## [WORK TO BE COMPLETED]
Write out each record again exactly as it stands.

## [ENTRIES SHOWN]
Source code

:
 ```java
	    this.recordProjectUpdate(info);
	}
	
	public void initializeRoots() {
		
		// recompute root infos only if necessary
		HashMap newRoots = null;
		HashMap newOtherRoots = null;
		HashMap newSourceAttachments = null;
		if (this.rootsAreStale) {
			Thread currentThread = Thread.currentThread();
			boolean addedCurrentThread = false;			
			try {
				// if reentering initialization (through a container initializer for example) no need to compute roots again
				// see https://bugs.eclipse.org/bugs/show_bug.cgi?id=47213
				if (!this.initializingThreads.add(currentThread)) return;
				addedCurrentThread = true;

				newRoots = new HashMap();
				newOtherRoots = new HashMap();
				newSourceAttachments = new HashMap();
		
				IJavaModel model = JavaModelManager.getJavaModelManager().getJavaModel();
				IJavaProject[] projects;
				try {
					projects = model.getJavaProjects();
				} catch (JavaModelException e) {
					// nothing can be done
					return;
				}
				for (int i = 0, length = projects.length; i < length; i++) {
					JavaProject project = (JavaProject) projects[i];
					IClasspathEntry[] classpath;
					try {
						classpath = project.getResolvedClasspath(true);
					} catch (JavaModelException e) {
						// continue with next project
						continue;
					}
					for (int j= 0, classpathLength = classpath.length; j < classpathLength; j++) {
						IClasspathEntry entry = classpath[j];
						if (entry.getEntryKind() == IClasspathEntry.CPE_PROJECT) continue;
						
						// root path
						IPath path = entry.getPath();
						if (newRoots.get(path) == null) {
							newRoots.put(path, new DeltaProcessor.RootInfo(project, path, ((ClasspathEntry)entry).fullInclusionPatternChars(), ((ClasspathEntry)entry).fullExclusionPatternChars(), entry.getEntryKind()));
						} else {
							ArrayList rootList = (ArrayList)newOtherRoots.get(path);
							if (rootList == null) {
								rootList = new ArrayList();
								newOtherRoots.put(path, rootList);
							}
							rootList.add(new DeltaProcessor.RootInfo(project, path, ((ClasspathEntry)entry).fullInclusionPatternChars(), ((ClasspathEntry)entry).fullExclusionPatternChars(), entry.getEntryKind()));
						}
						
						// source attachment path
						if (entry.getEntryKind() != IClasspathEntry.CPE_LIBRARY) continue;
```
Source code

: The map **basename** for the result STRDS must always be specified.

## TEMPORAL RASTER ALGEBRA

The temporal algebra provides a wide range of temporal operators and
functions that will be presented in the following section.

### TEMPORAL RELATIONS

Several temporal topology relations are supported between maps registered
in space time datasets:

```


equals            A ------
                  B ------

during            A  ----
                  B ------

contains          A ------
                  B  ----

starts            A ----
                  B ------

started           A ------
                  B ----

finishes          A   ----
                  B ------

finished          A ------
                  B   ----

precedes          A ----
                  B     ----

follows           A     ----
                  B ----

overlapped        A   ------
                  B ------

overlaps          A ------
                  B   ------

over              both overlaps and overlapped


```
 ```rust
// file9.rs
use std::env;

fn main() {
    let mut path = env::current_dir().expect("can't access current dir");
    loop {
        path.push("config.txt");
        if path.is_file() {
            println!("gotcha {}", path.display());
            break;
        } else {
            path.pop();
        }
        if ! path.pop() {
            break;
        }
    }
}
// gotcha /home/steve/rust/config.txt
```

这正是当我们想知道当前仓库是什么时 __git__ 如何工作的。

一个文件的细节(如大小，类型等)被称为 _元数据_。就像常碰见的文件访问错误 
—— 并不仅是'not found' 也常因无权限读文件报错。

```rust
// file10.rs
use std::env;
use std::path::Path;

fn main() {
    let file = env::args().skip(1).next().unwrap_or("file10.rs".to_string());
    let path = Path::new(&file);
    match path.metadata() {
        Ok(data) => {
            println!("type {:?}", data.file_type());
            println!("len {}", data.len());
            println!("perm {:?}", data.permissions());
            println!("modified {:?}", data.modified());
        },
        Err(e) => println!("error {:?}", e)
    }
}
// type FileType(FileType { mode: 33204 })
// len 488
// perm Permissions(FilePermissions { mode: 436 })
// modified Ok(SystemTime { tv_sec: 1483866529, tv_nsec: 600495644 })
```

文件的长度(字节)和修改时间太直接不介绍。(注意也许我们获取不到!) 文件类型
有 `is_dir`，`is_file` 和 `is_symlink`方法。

## [THE COMPLETED TASK]
Source code

:
 ```java
	    this.recordProjectUpdate(info);
	}
	
	public void initializeRoots() {
		
		// recompute root infos only if necessary
		HashMap newRoots = null;
		HashMap newOtherRoots = null;
		HashMap newSourceAttachments = null;
		if (this.rootsAreStale) {
			Thread currentThread = Thread.currentThread();
			boolean addedCurrentThread = false;			
			try {
				// if reentering initialization (through a container initializer for example) no need to compute roots again
				// see https://bugs.eclipse.org/bugs/show_bug.cgi?id=47213
				if (!this.initializingThreads.add(currentThread)) return;
				addedCurrentThread = true;

				newRoots = new HashMap();
				newOtherRoots = new HashMap();
				newSourceAttachments = new HashMap();
		
				IJavaModel model = JavaModelManager.getJavaModelManager().getJavaModel();
				IJavaProject[] projects;
				try {
					projects = model.getJavaProjects();
				} catch (JavaModelException e) {
					// nothing can be done
					return;
				}
				for (int i = 0, length = projects.length; i < length; i++) {
					JavaProject project = (JavaProject) projects[i];
					IClasspathEntry[] classpath;
					try {
						classpath = project.getResolvedClasspath(true);
					} catch (JavaModelException e) {
						// continue with next project
						continue;
					}
					for (int j= 0, classpathLength = classpath.length; j < classpathLength; j++) {
						IClasspathEntry entry = classpath[j];
						if (entry.getEntryKind() == IClasspathEntry.CPE_PROJECT) continue;
						
						// root path
						IPath path = entry.getPath();
						if (newRoots.get(path) == null) {
							newRoots.put(path, new DeltaProcessor.RootInfo(project, path, ((ClasspathEntry)entry).fullInclusionPatternChars(), ((ClasspathEntry)entry).fullExclusionPatternChars(), entry.getEntryKind()));
						} else {
							ArrayList rootList = (ArrayList)newOtherRoots.get(path);
							if (rootList == null) {
								rootList = new ArrayList();
								newOtherRoots.put(path, rootList);
							}
							rootList.add(new DeltaProcessor.RootInfo(project, path, ((ClasspathEntry)entry).fullInclusionPatternChars(), ((ClasspathEntry)entry).fullExclusionPatternChars(), entry.getEntryKind()));
						}
						
						// source attachment path
						if (entry.getEntryKind() != IClasspathEntry.CPE_LIBRARY) continue;
```
Source code

: The map **basename** for the result STRDS must always be specified.

## TEMPORAL RASTER ALGEBRA

The temporal algebra provides a wide range of temporal operators and
functions that will be presented in the following section.

### TEMPORAL RELATIONS

Several temporal topology relations are supported between maps registered
in space time datasets:

```


equals            A ------
                  B ------

during            A  ----
                  B ------

contains          A ------
                  B  ----

starts            A ----
                  B ------

started           A ------
                  B ----

finishes          A   ----
                  B ------

finished          A ------
                  B   ----

precedes          A ----
                  B     ----

follows           A     ----
                  B ----

overlapped        A   ------
                  B ------

overlaps          A ------
                  B   ------

over              both overlaps and overlapped


```
 ```rust
// file9.rs
use std::env;

fn main() {
    let mut path = env::current_dir().expect("can't access current dir");
    loop {
        path.push("config.txt");
        if path.is_file() {
            println!("gotcha {}", path.display());
            break;
        } else {
            path.pop();
        }
        if ! path.pop() {
            break;
        }
    }
}
// gotcha /home/steve/rust/config.txt
```

这正是当我们想知道当前仓库是什么时 __git__ 如何工作的。

一个文件的细节(如大小，类型等)被称为 _元数据_。就像常碰见的文件访问错误 
—— 并不仅是'not found' 也常因无权限读文件报错。

```rust
// file10.rs
use std::env;
use std::path::Path;

fn main() {
    let file = env::args().skip(1).next().unwrap_or("file10.rs".to_string());
    let path = Path::new(&file);
    match path.metadata() {
        Ok(data) => {
            println!("type {:?}", data.file_type());
            println!("len {}", data.len());
            println!("perm {:?}", data.permissions());
            println!("modified {:?}", data.modified());
        },
        Err(e) => println!("error {:?}", e)
    }
}
// type FileType(FileType { mode: 33204 })
// len 488
// perm Permissions(FilePermissions { mode: 436 })
// modified Ok(SystemTime { tv_sec: 1483866529, tv_nsec: 600495644 })
```

文件的长度(字节)和修改时间太直接不介绍。(注意也许我们获取不到!) 文件类型
有 `is_dir`，`is_file` 和 `is_symlink`方法。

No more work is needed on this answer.